Maybe that’s the real reason why, back in the mid-1980s, I jumped so hard and fast into the fight to make public transportation wheelchair accessible. In those days, every Chicago Transit Authority bus had three monster steps inside the entrances. If someone like me needed a ride, the CTA instead dispatched a wheelchair accessible minibus to take us door-to-door.
That sure sounds luxurious, doesn’t it? It sounds like a private limo service. But this door-to-door alternative was also a joke. Here’s how you know it was a joke: It was called the Special Service.
To attempt to get a Special Service ride, I had to call an 800 number at 5 a.m. the day before I needed that ride, along with many other people trying to do the same thing. If I didn’t break through the busy signal and connect with a human scheduler within twenty minutes or so, I might as well forget about it. All the ride slots were probably taken by then. No transportation for me. Better learn to hitchhike.

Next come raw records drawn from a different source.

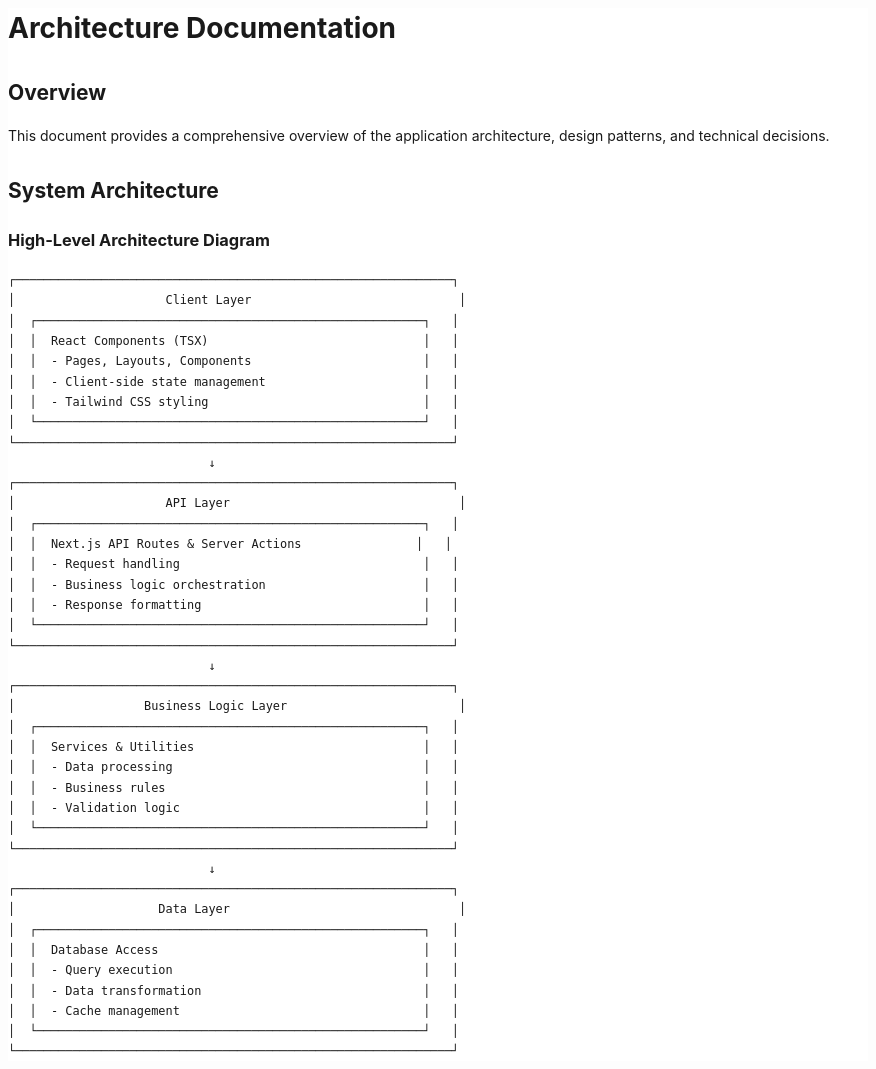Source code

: # Architecture Documentation

## Overview

This document provides a comprehensive overview of the application architecture, design patterns, and technical decisions.

## System Architecture

### High-Level Architecture Diagram

```
┌─────────────────────────────────────────────────────────────┐
│                     Client Layer                             │
│  ┌──────────────────────────────────────────────────────┐   │
│  │  React Components (TSX)                              │   │
│  │  - Pages, Layouts, Components                        │   │
│  │  - Client-side state management                      │   │
│  │  - Tailwind CSS styling                              │   │
│  └──────────────────────────────────────────────────────┘   │
└─────────────────────────────────────────────────────────────┘
                            ↓
┌─────────────────────────────────────────────────────────────┐
│                     API Layer                                │
│  ┌──────────────────────────────────────────────────────┐   │
│  │  Next.js API Routes & Server Actions                │   │
│  │  - Request handling                                  │   │
│  │  - Business logic orchestration                      │   │
│  │  - Response formatting                               │   │
│  └──────────────────────────────────────────────────────┘   │
└─────────────────────────────────────────────────────────────┘
                            ↓
┌─────────────────────────────────────────────────────────────┐
│                  Business Logic Layer                        │
│  ┌──────────────────────────────────────────────────────┐   │
│  │  Services & Utilities                                │   │
│  │  - Data processing                                   │   │
│  │  - Business rules                                    │   │
│  │  - Validation logic                                  │   │
│  └──────────────────────────────────────────────────────┘   │
└─────────────────────────────────────────────────────────────┘
                            ↓
┌─────────────────────────────────────────────────────────────┐
│                    Data Layer                                │
│  ┌──────────────────────────────────────────────────────┐   │
│  │  Database Access                                     │   │
│  │  - Query execution                                   │   │
│  │  - Data transformation                               │   │
│  │  - Cache management                                  │   │
│  └──────────────────────────────────────────────────────┘   │
└─────────────────────────────────────────────────────────────┘
```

Or I might have to settle for a ride slot other than the one I actually needed. If I had to be somewhere at 9 a.m, I might have to schedule a pickup for 6 a.m. And the minibus might be an hour late picking me up. And then it might take me all over town picking up and dropping off others, thus getting me to my destination an hour late. It was all a giant crapshoot. But we put up with it because we didn’t have a choice.
So I joined up with others demanding wheelchair lifts on all new CTA mainline buses. We disrupted meetings of the CTA board of directors and blocked streets and traffic to get attention. Sometimes that got us arrested for disorderly conduct.

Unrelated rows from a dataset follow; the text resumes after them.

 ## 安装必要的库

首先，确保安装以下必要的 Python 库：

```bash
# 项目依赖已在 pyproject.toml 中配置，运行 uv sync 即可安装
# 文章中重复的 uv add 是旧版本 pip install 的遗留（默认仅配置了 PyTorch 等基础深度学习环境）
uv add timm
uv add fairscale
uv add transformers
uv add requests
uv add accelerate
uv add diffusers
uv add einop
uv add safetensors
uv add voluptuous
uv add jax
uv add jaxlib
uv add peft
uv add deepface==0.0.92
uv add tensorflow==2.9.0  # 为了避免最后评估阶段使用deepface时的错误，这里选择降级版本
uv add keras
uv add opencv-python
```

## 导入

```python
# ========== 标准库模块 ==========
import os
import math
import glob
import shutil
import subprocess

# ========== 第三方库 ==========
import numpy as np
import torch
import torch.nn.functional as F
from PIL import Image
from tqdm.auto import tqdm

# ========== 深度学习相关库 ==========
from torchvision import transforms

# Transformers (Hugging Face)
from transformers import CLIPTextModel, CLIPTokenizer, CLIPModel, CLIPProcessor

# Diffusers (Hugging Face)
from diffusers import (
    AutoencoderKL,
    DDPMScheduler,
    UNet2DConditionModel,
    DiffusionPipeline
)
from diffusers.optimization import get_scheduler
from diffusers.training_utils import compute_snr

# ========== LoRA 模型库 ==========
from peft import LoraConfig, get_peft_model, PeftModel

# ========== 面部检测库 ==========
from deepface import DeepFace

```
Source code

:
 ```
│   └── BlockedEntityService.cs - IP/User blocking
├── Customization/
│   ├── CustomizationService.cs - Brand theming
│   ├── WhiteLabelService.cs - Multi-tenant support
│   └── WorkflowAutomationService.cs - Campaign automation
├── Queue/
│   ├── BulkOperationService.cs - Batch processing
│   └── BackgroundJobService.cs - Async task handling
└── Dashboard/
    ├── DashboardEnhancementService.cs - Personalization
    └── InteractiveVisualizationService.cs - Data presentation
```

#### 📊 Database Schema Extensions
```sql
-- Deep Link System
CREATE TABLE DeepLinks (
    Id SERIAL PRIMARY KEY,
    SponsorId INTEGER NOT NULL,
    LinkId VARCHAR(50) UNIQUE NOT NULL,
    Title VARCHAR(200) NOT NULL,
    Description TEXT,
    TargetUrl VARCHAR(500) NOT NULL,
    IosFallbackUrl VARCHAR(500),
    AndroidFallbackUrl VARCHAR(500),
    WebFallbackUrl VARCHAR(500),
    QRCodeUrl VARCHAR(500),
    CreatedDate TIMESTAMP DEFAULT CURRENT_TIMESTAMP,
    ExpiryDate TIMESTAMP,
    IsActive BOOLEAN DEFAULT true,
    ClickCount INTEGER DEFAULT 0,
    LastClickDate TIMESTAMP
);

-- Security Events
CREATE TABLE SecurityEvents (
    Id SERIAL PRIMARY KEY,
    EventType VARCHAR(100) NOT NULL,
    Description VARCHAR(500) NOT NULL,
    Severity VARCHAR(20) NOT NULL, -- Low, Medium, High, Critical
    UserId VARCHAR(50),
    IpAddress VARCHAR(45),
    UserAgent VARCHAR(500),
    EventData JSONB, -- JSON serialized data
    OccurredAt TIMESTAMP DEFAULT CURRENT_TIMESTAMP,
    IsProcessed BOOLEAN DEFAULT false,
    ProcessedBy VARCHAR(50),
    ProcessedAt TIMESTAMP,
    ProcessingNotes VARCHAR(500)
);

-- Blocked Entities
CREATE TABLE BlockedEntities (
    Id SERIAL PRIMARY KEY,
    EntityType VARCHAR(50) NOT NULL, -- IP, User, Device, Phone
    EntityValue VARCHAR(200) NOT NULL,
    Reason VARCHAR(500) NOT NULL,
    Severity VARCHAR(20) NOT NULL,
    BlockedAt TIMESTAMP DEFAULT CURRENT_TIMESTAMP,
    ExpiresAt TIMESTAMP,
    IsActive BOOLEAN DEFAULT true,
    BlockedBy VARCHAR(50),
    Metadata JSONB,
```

Of course, my main motivation for doing all this was that I wanted more freedom to get around. But subconsciously, at least, I probably also realized that once we started riding the same buses as everybody else, it might have a domino effect. The CTA was putting out a lot of alarmist propaganda about how if cripples are allowed to ride the mainline buses, it would throw schedules into chaos and cause fares to skyrocket. I knew that once we started actually riding, the other passengers would see that rhetoric as the enormous joke that it was. And maybe the next time they’re fed a line about how cripples need to be segregated away in special places for our own safety and well-being, and the safety and well-being of others, they’ll wonder if that’s also a joke.
Keeping us segregated made it easier for the CTA to screw us over in that “special” way. The CTA wouldn’t dare say to riders of mainline buses, “From now on, if you want a ride, you’ll have to call at 5 a.m. the previous morning and try to book it. Maybe you’ll get a ride and maybe you won’t. And if you do get a ride, maybe it will arrive and/or drop you off an hour late.” That would cause a riot.
The first wheelchair-accessible CTA buses hit the streets in 1992. Today, every CTA bus is accessible. When I tell people how ridiculous things were in the 1980s, a lot of them laugh because they think it is such a joke. And when they laugh I feel great satisfaction. Mission accomplished.
It’s usually not too difficult for me to expose the ridiculousness of my cripple segregation experience. I basically just have to show up to places and be me. And when I talk about the segregation traps I fell into, it sounds like an anachronism. But it isn’t. Today people like me often still become hopelessly trapped in stifling nursing facilities that call themselves “health and rehabilitation” centers, with rosy names like Sunrise Gardens. “Special” treatment still abounds.
I’m glad to be among the lucky ones who managed to break out of the cripple segregation traps, who can now tell the story from the inside. Telling the story is the easy part. Breaking out is the hard part. I still sometimes can’t believe I did it. Thank God for that computer error.